O evento intitulado ‘Charles Chaplin e o cinema mudo’ começou com a exibição do filme de 1992, ‘Chaplin’, que traz toda a trajetória de Charlie, desde sua infância complicada até seu derradeiro desfecho. Com mais de duas horas, o longa, que é uma cinebiografia de sucesso, chegou a ser indicado ao Oscar de melhor ator, para o papel de Robert Downey Jr., que interpreta o protagonista. Com esse clima de nostalgia proporcionado pelo filme, a programação seguiu com uma apresentação de monitores do Núcleo, Ester Ferrari, Yasmin Almeida, Tarcisio Alves da Silva, e Ana Carolina Martins que mostraram o surgimento do cinema e a trajetória do cinema mudo, pelo qual Chaplin ficou conhecido.

A monitora do quinto semestre de jornalismo Yasmin Almeida, disse que a imersão no mundo do cinema de Chaplin lhe proporcionou novas visões sobre o ator, e também sobre a época que o longa retrata: “Antes de participar do NECULT, eu achava que Charles Chaplin era só mais um ícone da cultura pop que acabou marcando a história apenas por ter feito muito sucesso, mas depois que comecei a pesquisar e estudar sua vida para o evento, percebi o quanto Chaplin foi mais que apenas um comediante. Se hoje em dia já é difícil falarmos sobre o que pensamos, naquele tempo era ainda pior, e mesmo assim, ele se atreveu várias vezes a mostrar seu ponto de vista, e conseguiu inimizades e perseguições por toda sua vida por isso, não que ele tenha enfrentado tudo e todos, mas ele fazia questão de deixar seus ideais em suas atitudes, e isso é algo muito louvável”.

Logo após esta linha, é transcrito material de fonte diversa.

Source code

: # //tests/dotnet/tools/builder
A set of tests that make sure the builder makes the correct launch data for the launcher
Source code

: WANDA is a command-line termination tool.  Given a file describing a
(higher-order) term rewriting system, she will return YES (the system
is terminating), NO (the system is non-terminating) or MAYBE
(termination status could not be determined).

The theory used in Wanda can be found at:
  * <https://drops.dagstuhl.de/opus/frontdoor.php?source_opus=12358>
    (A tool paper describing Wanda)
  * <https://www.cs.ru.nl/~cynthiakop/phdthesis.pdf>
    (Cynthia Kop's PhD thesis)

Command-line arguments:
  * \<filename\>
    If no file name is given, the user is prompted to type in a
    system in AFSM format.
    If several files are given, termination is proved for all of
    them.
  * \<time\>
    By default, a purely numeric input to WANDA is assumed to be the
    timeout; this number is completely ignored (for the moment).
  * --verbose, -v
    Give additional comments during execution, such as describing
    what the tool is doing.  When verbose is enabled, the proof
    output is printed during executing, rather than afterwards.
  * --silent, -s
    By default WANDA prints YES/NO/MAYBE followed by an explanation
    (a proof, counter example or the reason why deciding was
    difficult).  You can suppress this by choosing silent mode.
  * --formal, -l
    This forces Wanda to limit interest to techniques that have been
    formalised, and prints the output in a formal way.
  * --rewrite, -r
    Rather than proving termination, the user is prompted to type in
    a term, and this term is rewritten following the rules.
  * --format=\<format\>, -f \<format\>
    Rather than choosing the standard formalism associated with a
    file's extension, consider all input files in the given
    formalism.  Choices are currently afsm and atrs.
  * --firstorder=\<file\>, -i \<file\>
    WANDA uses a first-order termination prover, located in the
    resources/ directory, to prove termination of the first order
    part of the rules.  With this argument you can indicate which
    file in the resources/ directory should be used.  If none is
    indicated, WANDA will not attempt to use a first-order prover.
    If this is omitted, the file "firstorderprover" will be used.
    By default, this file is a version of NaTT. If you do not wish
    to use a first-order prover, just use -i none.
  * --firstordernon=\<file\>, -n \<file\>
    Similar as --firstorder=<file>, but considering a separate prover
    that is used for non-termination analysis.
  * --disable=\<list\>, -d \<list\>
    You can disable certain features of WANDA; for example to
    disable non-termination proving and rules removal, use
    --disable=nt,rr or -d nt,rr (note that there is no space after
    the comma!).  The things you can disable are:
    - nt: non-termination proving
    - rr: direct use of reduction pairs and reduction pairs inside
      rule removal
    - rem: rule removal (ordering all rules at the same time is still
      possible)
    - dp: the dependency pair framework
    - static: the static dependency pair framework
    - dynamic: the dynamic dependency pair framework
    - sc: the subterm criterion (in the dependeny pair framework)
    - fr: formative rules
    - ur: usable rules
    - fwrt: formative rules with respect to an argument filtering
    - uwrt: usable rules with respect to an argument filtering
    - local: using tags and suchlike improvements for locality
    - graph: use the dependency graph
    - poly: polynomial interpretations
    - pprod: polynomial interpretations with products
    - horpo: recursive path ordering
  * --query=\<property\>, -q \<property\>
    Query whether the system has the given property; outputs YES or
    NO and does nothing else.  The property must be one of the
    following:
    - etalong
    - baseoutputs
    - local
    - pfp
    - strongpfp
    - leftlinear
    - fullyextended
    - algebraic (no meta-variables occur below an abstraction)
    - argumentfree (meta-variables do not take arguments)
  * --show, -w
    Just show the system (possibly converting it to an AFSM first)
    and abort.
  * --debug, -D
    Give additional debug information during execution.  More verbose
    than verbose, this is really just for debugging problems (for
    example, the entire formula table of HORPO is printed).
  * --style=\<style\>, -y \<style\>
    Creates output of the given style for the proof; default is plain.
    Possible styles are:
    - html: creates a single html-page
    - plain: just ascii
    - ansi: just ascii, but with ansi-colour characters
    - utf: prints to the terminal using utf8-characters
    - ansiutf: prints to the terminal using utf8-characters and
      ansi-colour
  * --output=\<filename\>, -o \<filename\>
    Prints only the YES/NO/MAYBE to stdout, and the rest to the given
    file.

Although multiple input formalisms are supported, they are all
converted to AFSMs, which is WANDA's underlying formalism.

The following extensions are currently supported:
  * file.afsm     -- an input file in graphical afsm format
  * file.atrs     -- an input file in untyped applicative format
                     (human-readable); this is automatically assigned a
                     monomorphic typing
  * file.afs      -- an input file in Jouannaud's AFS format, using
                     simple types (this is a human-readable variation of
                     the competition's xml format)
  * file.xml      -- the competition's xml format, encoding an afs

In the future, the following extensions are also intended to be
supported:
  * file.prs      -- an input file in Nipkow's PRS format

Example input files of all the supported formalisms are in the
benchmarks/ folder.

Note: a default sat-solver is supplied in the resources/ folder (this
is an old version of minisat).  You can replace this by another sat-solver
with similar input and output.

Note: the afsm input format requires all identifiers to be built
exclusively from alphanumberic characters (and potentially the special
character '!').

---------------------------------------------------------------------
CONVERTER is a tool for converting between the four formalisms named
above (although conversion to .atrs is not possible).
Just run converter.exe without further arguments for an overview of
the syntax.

A exibição passou pela invenção do cinematógrafo dos irmãos Lumiére, pelos tipos de filmes produzidos ao redor do mundo no começo do século passado, e por fim, pela vida, morte, e legado do ‘Tramp’, Charles Chaplin. Além de tudo isso, a programação foi abrilhantada por uma companhia, um tanto quanto, ilustre. O “próprio” Charles Chaplin resolveu dar uma passada pela comemoração e não se acomodou a apenas isso, ele ainda chegou a distribuir rosas para parte do público. A monitora Ana Carolina Martins deu vida ao Chaplin que fez parte das atividades do evento e conquistou todos com seus comentários e apresentação.

A monitora Ana Carolina Martins deu vida ao Chaplin

Se não bastasse tudo isso, a tarde foi acompanhada pelo debate dos alunos presentes que sempre achavam algo para comentar, mostrando o quanto todos ainda se encantam com a história de Charles Chaplin. O evento ‘Charles Chaplin e o cinema mudo’ é mais uma das apresentações que o NECULT traz para a faculdade, com o intuito de entreter e difundir a cultura dentro do Centro Universitário. Ainda para o mês de Maio, está programado o evento sobre o cantor Michael Jackson, que nos deixou há dez anos.

[1] Aluna do quinto semestre do curso de Jornalismo e monitora do NECULT.

[2] Professora do curso de Jornalismo e coordenadora do NECULT e aluna do quinto semestre do curso de Jornalismo e monitora do NECULT.

[3] Professora do curso de Jornalismo. Atua na Agência Integrada de Comunicação (AICom).